((

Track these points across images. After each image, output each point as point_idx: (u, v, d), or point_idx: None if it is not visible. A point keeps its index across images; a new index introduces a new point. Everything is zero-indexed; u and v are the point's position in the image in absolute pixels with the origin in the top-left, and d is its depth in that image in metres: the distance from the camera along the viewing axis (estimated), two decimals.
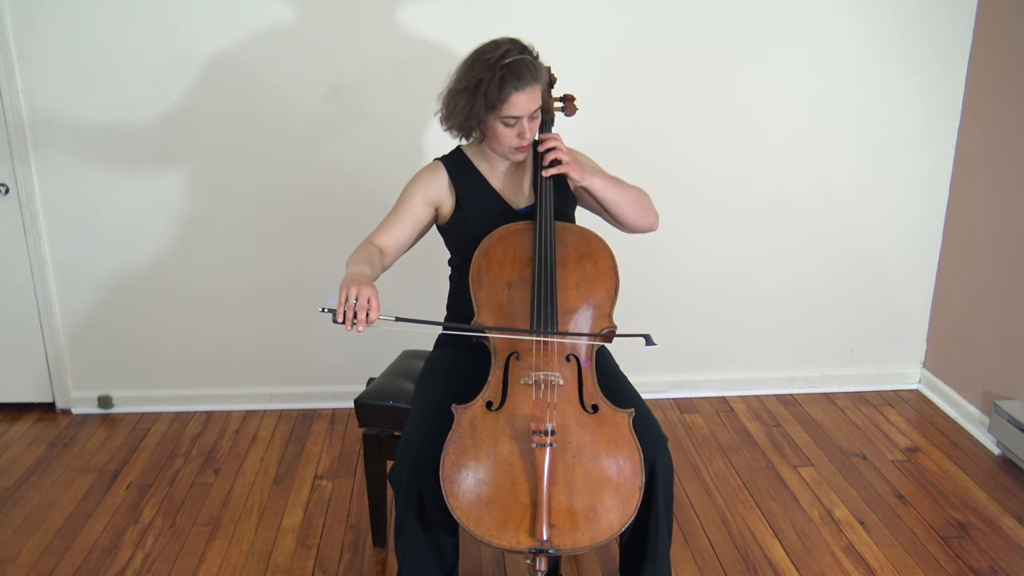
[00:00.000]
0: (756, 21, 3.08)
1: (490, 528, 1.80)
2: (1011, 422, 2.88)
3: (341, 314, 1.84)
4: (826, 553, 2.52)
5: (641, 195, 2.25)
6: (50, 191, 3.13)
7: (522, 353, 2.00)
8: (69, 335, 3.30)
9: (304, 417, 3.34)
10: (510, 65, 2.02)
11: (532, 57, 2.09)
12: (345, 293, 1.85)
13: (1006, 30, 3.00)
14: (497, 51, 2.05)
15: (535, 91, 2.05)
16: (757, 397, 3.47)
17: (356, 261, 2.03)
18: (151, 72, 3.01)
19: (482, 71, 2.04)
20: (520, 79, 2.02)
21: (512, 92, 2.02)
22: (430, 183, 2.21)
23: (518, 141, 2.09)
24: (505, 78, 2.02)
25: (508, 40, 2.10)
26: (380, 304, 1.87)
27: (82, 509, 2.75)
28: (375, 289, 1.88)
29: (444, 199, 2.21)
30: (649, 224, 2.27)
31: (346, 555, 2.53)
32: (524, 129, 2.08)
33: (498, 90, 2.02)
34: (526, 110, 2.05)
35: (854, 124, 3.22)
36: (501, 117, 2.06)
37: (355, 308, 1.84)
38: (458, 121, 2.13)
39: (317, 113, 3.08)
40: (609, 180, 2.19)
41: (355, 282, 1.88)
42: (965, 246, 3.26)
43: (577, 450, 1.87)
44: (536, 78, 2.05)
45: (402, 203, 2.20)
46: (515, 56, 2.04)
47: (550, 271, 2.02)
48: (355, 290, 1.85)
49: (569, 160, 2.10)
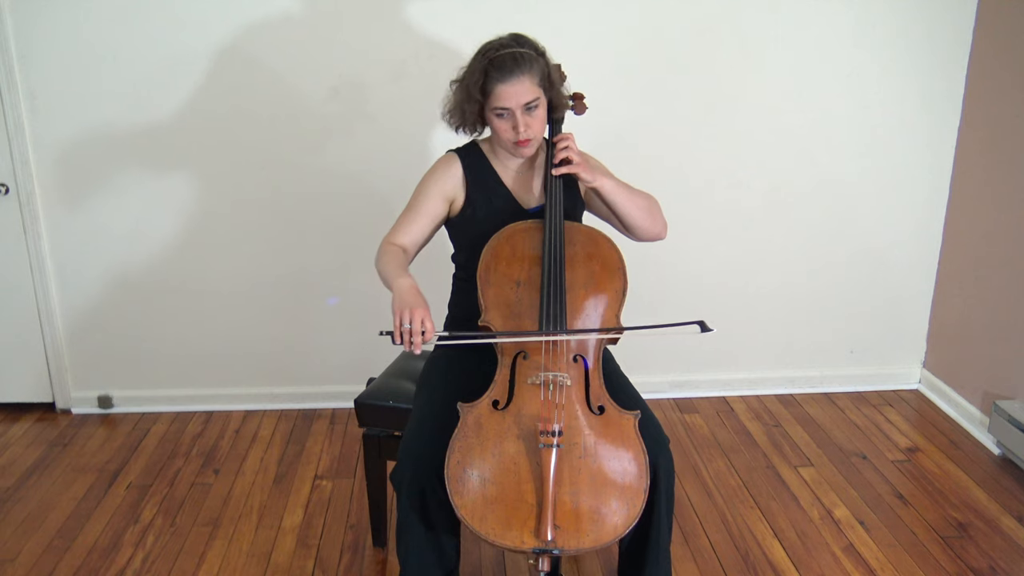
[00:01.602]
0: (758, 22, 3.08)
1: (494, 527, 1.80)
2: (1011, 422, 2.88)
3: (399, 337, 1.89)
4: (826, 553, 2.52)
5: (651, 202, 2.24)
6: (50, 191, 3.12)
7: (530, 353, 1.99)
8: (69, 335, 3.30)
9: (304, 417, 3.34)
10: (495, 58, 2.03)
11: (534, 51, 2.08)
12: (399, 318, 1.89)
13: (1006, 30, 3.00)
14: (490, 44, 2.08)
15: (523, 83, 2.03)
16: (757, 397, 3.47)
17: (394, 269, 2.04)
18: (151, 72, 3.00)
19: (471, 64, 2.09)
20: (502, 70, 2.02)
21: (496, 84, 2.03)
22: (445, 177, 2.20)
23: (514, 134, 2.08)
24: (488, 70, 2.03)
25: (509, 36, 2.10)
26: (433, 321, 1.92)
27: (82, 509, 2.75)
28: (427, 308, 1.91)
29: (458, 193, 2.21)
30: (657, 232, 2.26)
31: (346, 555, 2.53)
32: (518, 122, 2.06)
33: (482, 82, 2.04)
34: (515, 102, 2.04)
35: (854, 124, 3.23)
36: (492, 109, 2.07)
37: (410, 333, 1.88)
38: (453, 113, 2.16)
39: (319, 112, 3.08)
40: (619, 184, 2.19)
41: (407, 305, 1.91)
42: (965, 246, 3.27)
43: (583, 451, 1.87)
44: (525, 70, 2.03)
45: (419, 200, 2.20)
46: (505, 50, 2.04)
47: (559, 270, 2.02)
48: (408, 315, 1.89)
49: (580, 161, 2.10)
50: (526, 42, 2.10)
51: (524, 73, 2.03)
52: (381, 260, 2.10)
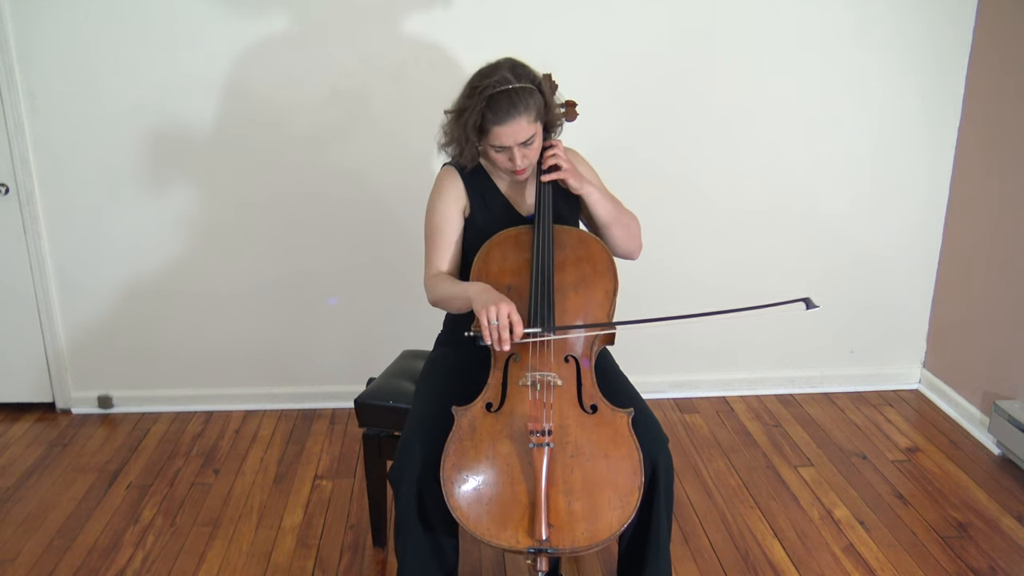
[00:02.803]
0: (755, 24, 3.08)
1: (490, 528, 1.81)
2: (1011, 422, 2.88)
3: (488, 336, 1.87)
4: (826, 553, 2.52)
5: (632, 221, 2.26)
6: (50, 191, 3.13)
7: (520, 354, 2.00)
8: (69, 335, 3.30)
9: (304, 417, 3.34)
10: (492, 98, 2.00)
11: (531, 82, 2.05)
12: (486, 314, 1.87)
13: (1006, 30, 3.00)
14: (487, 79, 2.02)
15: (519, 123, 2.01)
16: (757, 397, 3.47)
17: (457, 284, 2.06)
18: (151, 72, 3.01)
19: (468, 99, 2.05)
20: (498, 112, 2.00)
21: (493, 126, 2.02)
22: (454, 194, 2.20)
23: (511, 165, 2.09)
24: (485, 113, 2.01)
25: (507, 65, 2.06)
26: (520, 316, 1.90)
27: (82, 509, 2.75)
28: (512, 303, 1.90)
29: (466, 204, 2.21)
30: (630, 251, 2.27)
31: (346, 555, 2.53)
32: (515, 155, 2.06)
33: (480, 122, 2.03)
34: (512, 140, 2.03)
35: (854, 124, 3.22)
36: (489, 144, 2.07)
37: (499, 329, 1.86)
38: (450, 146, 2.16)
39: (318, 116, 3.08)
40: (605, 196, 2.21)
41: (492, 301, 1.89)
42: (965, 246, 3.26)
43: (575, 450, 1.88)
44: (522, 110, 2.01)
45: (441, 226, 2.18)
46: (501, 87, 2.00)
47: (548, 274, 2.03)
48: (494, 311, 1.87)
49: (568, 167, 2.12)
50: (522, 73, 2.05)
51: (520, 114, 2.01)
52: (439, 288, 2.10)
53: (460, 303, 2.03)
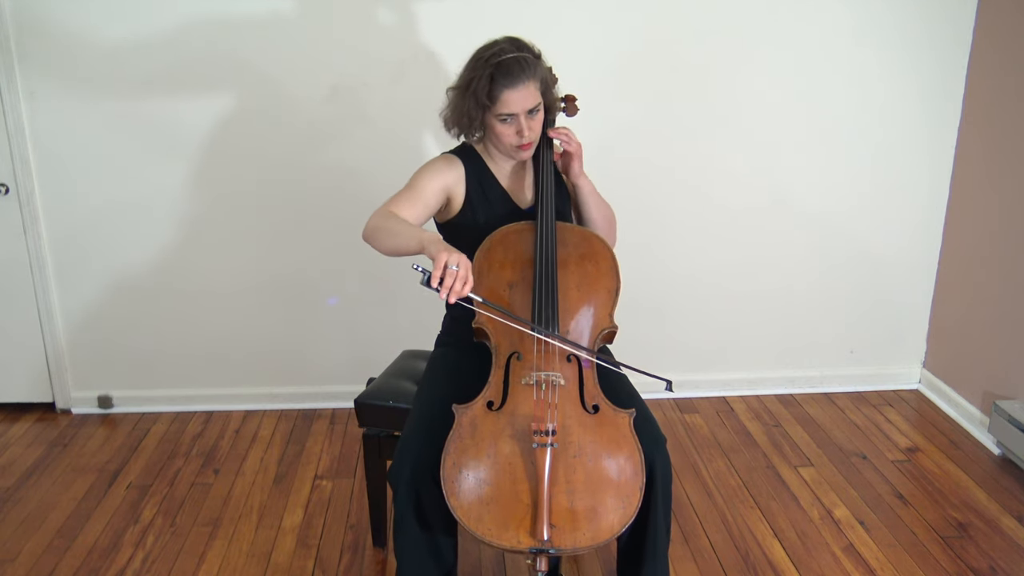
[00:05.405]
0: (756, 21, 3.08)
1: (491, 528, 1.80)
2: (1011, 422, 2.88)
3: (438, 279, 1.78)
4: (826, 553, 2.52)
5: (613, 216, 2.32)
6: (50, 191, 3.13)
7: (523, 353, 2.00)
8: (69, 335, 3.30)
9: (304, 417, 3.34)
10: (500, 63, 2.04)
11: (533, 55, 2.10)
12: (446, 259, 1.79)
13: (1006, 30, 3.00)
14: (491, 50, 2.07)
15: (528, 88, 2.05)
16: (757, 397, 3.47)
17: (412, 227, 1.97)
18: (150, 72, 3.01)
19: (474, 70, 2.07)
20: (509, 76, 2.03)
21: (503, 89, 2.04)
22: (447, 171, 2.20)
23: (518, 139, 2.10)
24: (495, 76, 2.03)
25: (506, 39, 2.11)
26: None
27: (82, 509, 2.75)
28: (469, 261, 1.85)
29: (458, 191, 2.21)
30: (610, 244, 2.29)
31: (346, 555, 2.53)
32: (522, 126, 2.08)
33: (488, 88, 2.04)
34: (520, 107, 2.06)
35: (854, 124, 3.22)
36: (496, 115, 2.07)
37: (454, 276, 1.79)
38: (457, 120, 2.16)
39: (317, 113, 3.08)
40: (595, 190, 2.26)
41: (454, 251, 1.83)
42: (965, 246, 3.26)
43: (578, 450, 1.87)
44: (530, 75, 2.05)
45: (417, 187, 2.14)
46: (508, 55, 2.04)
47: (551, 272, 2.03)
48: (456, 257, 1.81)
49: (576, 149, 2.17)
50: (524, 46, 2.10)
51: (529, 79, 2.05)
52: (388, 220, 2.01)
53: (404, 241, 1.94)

))

In your copy, leave out the pictures and reproduce the material above exactly.

● **Worked solution**
Track these points across images. After each image, output each point as point_idx: (u, v, d), or point_idx: None if it is not visible. A point keeps its index across images; a new index introduces a new point. Everything is zero-indexed; u and v are the point's position in the image in absolute pixels with the origin in the top-left, and d is its depth in that image in metres: the distance from the camera along the viewing axis (estimated), two decimals.
[00:00.000]
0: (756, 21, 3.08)
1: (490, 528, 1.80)
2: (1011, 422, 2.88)
3: (341, 314, 1.84)
4: (826, 553, 2.52)
5: (641, 195, 2.25)
6: (50, 191, 3.13)
7: (522, 353, 2.00)
8: (69, 335, 3.30)
9: (304, 417, 3.34)
10: (510, 65, 2.02)
11: (532, 57, 2.09)
12: (345, 293, 1.85)
13: (1006, 30, 3.00)
14: (497, 51, 2.05)
15: (535, 91, 2.05)
16: (757, 397, 3.47)
17: (356, 261, 2.03)
18: (151, 72, 3.01)
19: (482, 71, 2.04)
20: (520, 79, 2.02)
21: (512, 92, 2.02)
22: (430, 183, 2.21)
23: (518, 141, 2.09)
24: (505, 78, 2.02)
25: (508, 40, 2.10)
26: (380, 304, 1.87)
27: (82, 509, 2.75)
28: (375, 289, 1.88)
29: (444, 199, 2.21)
30: (649, 224, 2.27)
31: (346, 555, 2.53)
32: (524, 129, 2.08)
33: (498, 90, 2.02)
34: (526, 110, 2.05)
35: (854, 124, 3.22)
36: (501, 117, 2.06)
37: (355, 308, 1.84)
38: (458, 121, 2.13)
39: (317, 113, 3.08)
40: (609, 180, 2.19)
41: (355, 282, 1.88)
42: (965, 246, 3.26)
43: (577, 450, 1.87)
44: (536, 78, 2.05)
45: (402, 203, 2.20)
46: (515, 56, 2.04)
47: (550, 271, 2.02)
48: (355, 290, 1.85)
49: (569, 160, 2.10)
[00:01.602]
0: (758, 22, 3.08)
1: (494, 527, 1.80)
2: (1011, 422, 2.88)
3: (399, 337, 1.89)
4: (826, 553, 2.52)
5: (651, 202, 2.24)
6: (50, 191, 3.12)
7: (530, 353, 1.99)
8: (69, 335, 3.30)
9: (304, 417, 3.34)
10: (495, 58, 2.03)
11: (534, 51, 2.08)
12: (399, 318, 1.89)
13: (1006, 30, 3.00)
14: (490, 44, 2.08)
15: (523, 83, 2.03)
16: (757, 397, 3.47)
17: (394, 269, 2.04)
18: (151, 72, 3.00)
19: (471, 64, 2.09)
20: (502, 70, 2.02)
21: (496, 84, 2.03)
22: (445, 177, 2.20)
23: (514, 134, 2.08)
24: (488, 70, 2.03)
25: (509, 36, 2.10)
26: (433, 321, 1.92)
27: (82, 509, 2.75)
28: (427, 308, 1.91)
29: (458, 193, 2.21)
30: (657, 232, 2.26)
31: (346, 555, 2.53)
32: (518, 122, 2.06)
33: (482, 82, 2.04)
34: (515, 102, 2.04)
35: (854, 124, 3.23)
36: (492, 109, 2.07)
37: (410, 333, 1.88)
38: (453, 113, 2.16)
39: (319, 112, 3.08)
40: (619, 184, 2.19)
41: (407, 305, 1.91)
42: (965, 246, 3.27)
43: (583, 451, 1.87)
44: (525, 70, 2.03)
45: (419, 200, 2.20)
46: (505, 50, 2.04)
47: (559, 270, 2.02)
48: (408, 315, 1.89)
49: (580, 161, 2.10)
50: (526, 42, 2.10)
51: (524, 73, 2.03)
52: (381, 260, 2.10)
[00:02.803]
0: (755, 24, 3.08)
1: (490, 528, 1.81)
2: (1011, 422, 2.88)
3: (488, 336, 1.87)
4: (826, 553, 2.52)
5: (632, 221, 2.26)
6: (50, 191, 3.13)
7: (520, 354, 2.00)
8: (69, 335, 3.30)
9: (304, 417, 3.34)
10: (492, 98, 2.00)
11: (531, 82, 2.05)
12: (486, 314, 1.87)
13: (1006, 30, 3.00)
14: (487, 79, 2.02)
15: (519, 123, 2.01)
16: (757, 397, 3.47)
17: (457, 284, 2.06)
18: (151, 72, 3.01)
19: (468, 99, 2.05)
20: (498, 112, 2.00)
21: (493, 126, 2.02)
22: (454, 194, 2.20)
23: (511, 165, 2.09)
24: (485, 113, 2.01)
25: (507, 65, 2.06)
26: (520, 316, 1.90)
27: (82, 509, 2.75)
28: (512, 303, 1.90)
29: (466, 204, 2.21)
30: (630, 251, 2.27)
31: (346, 555, 2.53)
32: (515, 155, 2.06)
33: (480, 122, 2.03)
34: (512, 140, 2.03)
35: (854, 124, 3.22)
36: (489, 144, 2.07)
37: (499, 329, 1.86)
38: (450, 146, 2.16)
39: (318, 116, 3.08)
40: (605, 196, 2.21)
41: (492, 301, 1.89)
42: (965, 246, 3.26)
43: (575, 450, 1.88)
44: (522, 110, 2.01)
45: (441, 226, 2.18)
46: (501, 87, 2.00)
47: (548, 274, 2.03)
48: (494, 311, 1.87)
49: (568, 167, 2.12)
50: (522, 73, 2.05)
51: (520, 114, 2.01)
52: (439, 288, 2.10)
53: (460, 303, 2.03)
[00:05.405]
0: (756, 21, 3.08)
1: (491, 528, 1.80)
2: (1011, 422, 2.88)
3: (438, 279, 1.78)
4: (826, 553, 2.52)
5: (613, 216, 2.32)
6: (50, 191, 3.13)
7: (523, 353, 2.00)
8: (69, 335, 3.30)
9: (304, 417, 3.34)
10: (500, 63, 2.04)
11: (533, 55, 2.10)
12: (446, 259, 1.79)
13: (1006, 30, 3.00)
14: (491, 50, 2.07)
15: (528, 88, 2.05)
16: (757, 397, 3.47)
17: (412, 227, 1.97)
18: (150, 72, 3.01)
19: (474, 70, 2.07)
20: (509, 76, 2.03)
21: (503, 89, 2.04)
22: (447, 171, 2.20)
23: (518, 139, 2.10)
24: (495, 76, 2.03)
25: (506, 39, 2.11)
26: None
27: (82, 509, 2.75)
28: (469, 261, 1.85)
29: (458, 191, 2.21)
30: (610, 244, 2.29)
31: (346, 555, 2.53)
32: (522, 126, 2.08)
33: (488, 88, 2.04)
34: (520, 107, 2.06)
35: (854, 124, 3.22)
36: (496, 115, 2.07)
37: (454, 276, 1.79)
38: (457, 120, 2.16)
39: (317, 113, 3.08)
40: (595, 190, 2.26)
41: (454, 251, 1.83)
42: (965, 246, 3.26)
43: (578, 450, 1.87)
44: (530, 75, 2.05)
45: (417, 187, 2.14)
46: (508, 55, 2.04)
47: (551, 272, 2.03)
48: (456, 257, 1.81)
49: (576, 149, 2.17)
50: (524, 46, 2.10)
51: (529, 79, 2.05)
52: (388, 220, 2.01)
53: (404, 241, 1.94)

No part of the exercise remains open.